“Don’t Think Twice, It’s Alright” was written by Bob Dylan and released on his second album, The Freewheelin’ Bob Dylan, in May 1963. The song is widely understood to be rooted in Dylan’s early-1960s relationship with Suze Rotolo — her extended absence in Italy is the gap the song works through. The melody borrows from Paul Clayton’s arrangement of an older traditional piece (“Who’s Gonna Buy Your Chickens When I’m Gone” / “Who’s Gonna Buy You Ribbons”), a debt Dylan has acknowledged at various times.
The song became one of the central pieces of the early-1960s folk revival almost immediately. Peter, Paul and Mary’s 1963 cover charted at No. 9 on the Billboard Hot 100 and gave the song a much wider audience than Dylan’s own recording reached at the time. Its conversational fingerstyle guitar pattern in the Travis-picking family became a teaching staple for an entire generation of acoustic guitarists.

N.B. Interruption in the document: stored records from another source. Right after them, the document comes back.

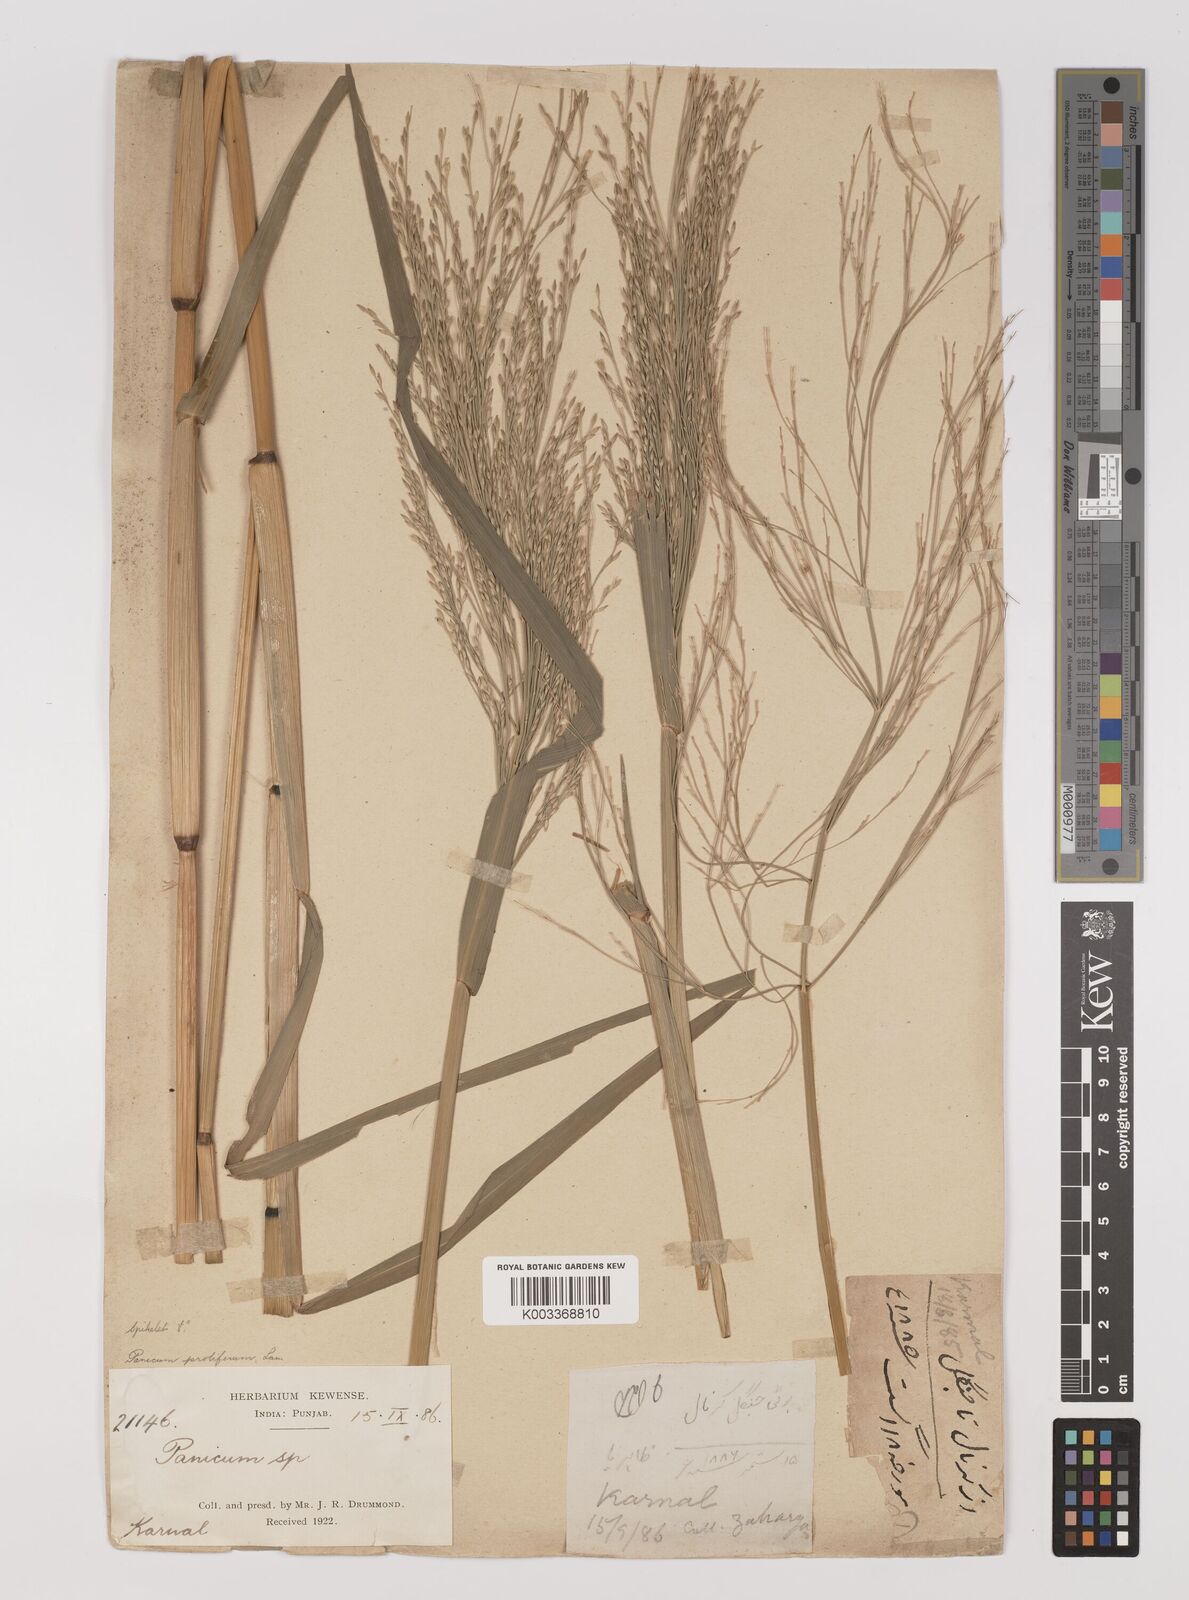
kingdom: Plantae
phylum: Tracheophyta
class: Liliopsida
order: Poales
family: Poaceae
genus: Louisiella
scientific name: Louisiella paludosa
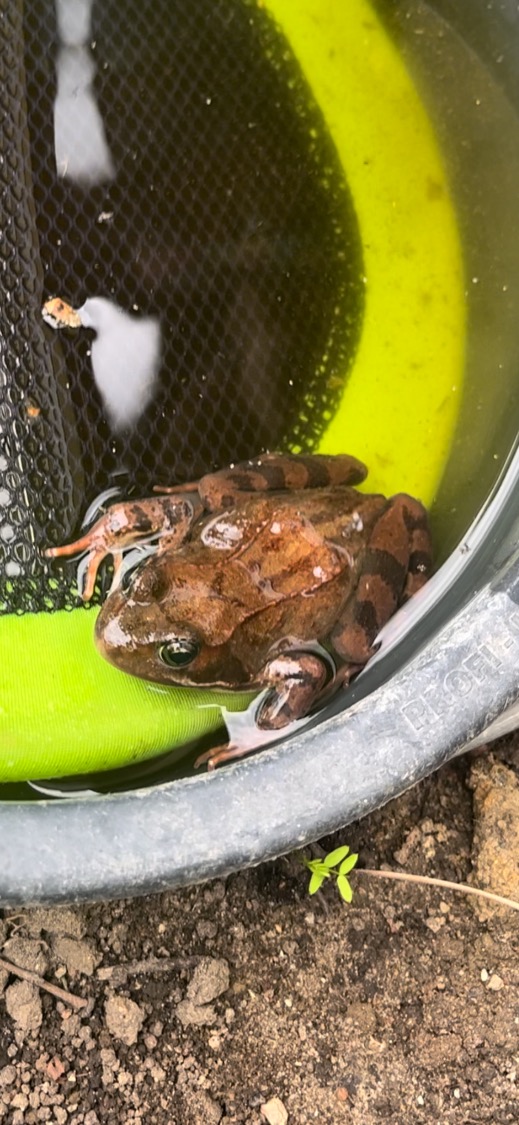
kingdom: Animalia
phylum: Chordata
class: Amphibia
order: Anura
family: Ranidae
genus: Rana
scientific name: Rana temporaria
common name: Butsnudet frø
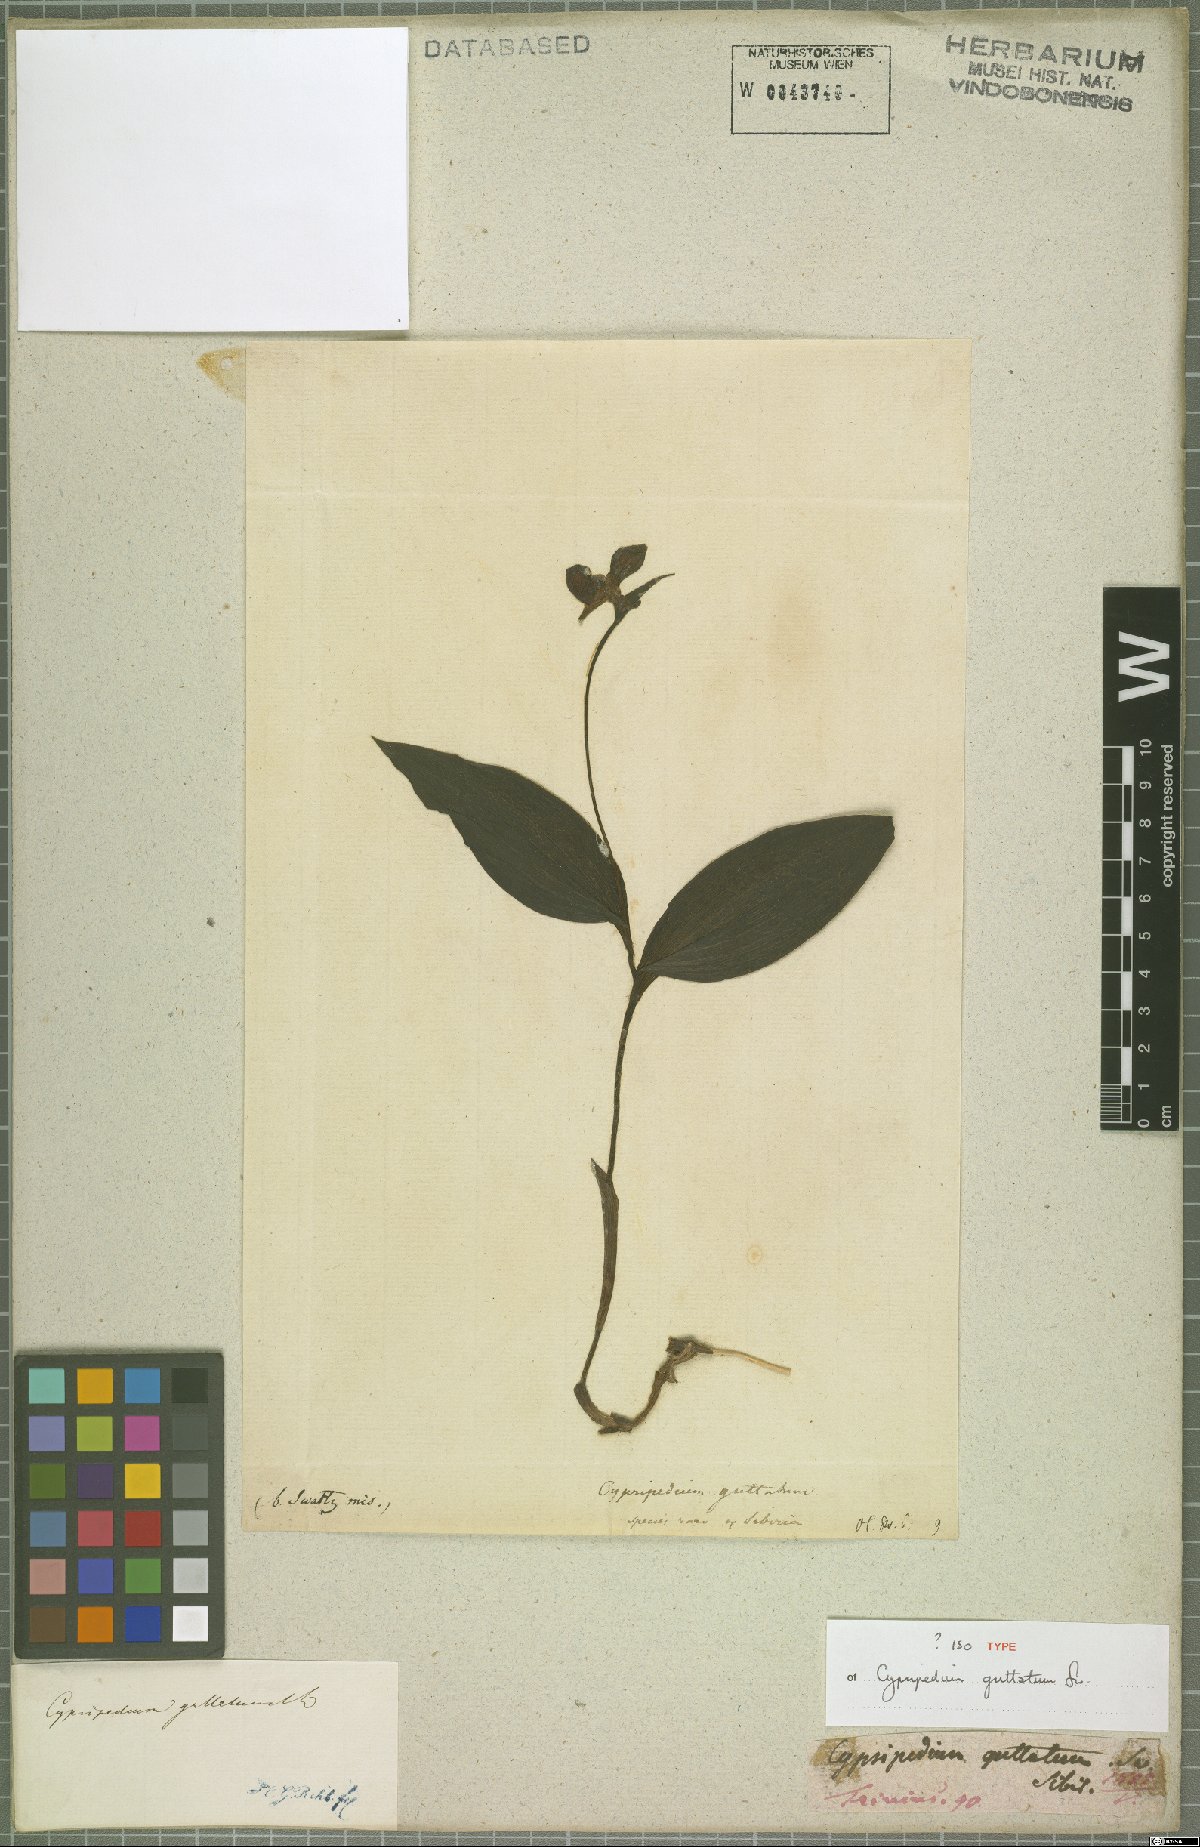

The bluegrass life of the piece begins seriously with Lester Flatt and Earl Scruggs’s 1968 Columbia album Changin’ Times, which controversially set the Foggy Mountain Boys to working through Dylan and other contemporary songwriters. The choice contributed to the duo’s split a year later but it also planted Dylan firmly in the bluegrass repertoire; the song remains a comfortable singer’s piece and a frequent jam call. Lyrically it is a dignified, exit-without-bitterness farewell that has worn unusually well across covers.